Custom Penalty Functions

Instead of constant penalty \(d\):

def adaptive_penalty(M, n_interactions):
    """Penalty that increases with interactions."""
    base_penalty = 3.0
    interaction_penalty = 0.5 * n_interactions
    return base_penalty + interaction_penalty

Advanced: Fine-Tuning the Algorithm

Modifying Knot Density

Change how many knots are tested:

# Default: test all unique sorted values
# Custom: test every k-th value

def sparse_knot_candidates(X_j, k=5):
    """Test every k-th unique value."""
    unique_vals = np.unique(X_j)
    return unique_vals[::k]

Interaction Constraints

Add domain-specific constraints:

class ConstrainedMARS(MARS):
    """MARS with interaction constraints."""

    def _find_best_split(self, basis, y):
        """Override to add constraints."""

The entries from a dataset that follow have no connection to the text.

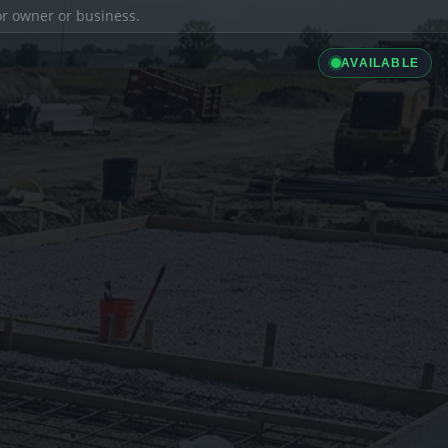
ior owner or business.
AVAILABLE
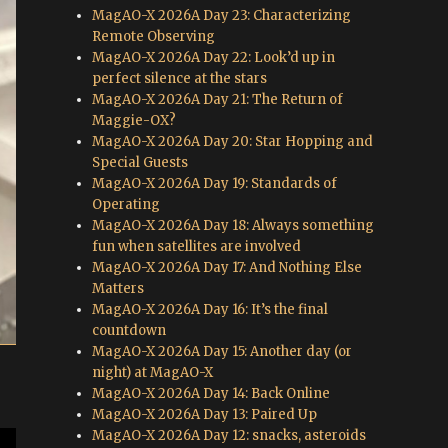
MagAO-X 2026A Day 23: Characterizing
Remote Observing
MagAO-X 2026A Day 22: Look’d up in
perfect silence at the stars
MagAO-X 2026A Day 21: The Return of
Maggie-OX?
MagAO-X 2026A Day 20: Star Hopping and
Special Guests
MagAO-X 2026A Day 19: Standards of
Operating
MagAO-X 2026A Day 18: Always something
fun when satellites are involved
MagAO-X 2026A Day 17: And Nothing Else
Matters
MagAO-X 2026A Day 16: It’s the final
countdown
MagAO-X 2026A Day 15: Another day (or
night) at MagAO-X
MagAO-X 2026A Day 14: Back Online
MagAO-X 2026A Day 13: Paired Up
MagAO-X 2026A Day 12: snacks, asteroids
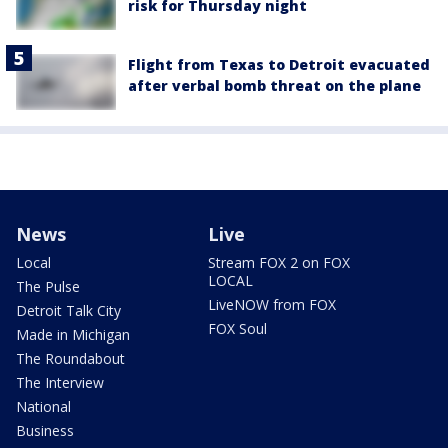
risk for Thursday night
Flight from Texas to Detroit evacuated
after verbal bomb threat on the plane
News
Live
Local
Stream FOX 2 on FOX
LOCAL
The Pulse
LiveNOW from FOX
Detroit Talk City
FOX Soul
Made in Michigan
The Roundabout
The Interview
National
Business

        # ... standard search ...

        # Check constraint before adding
        if self._is_valid_interaction(basis, new_hinge):
            # Keep candidate
            pass

Algorithm Variants

Boosting MARS

Stack multiple MARS models on residuals:

def boost_mars(X, y, n_boosters=5, learning_rate=0.1):
    """Boosted MARS ensemble."""

    residuals = y.copy()
    models = []

    for i in range(n_boosters):
        model = MARS(max_terms=10)
        model.fit(X, residuals)

        pred = model.predict(X)
        residuals = residuals - learning_rate * pred

        models.append(model)

    return models

def predict_boosted(models, X, learning_rate=0.1):
    """Predict with boosted ensemble."""

    y_pred = np.zeros(len(X))
    for model in models:
        y_pred += learning_rate * model.predict(X)

    return y_pred

Sparse MARS

Force sparsity via L1 penalty:

# Not built-in; requires modifying least squares
# Use Elastic Net instead of OLS:

from sklearn.linear_model import ElasticNet

def solve_sparse(B, y, alpha=0.1, l1_ratio=0.5):
    """Solve with L1 + L2 penalty."""

    en = ElasticNet(alpha=alpha, l1_ratio=l1_ratio)
    en.fit(B, y)
    return en.coef_

Summary

Key Advanced Topics:

✅ Numerical stability via fallback chain
✅ Complexity analysis and optimization
✅ Memory-efficient computation
✅ Caching and parallelization strategies
✅ Debugging and profiling tools
✅ Extension points for customization
✅ Algorithm variants (boosting, sparse)

When to Use Advanced Features:

Large-scale datasets: Optimize memory and time
Custom applications: Extend with domain knowledge
Research: Implement algorithm variants
Production: Add robustness and monitoring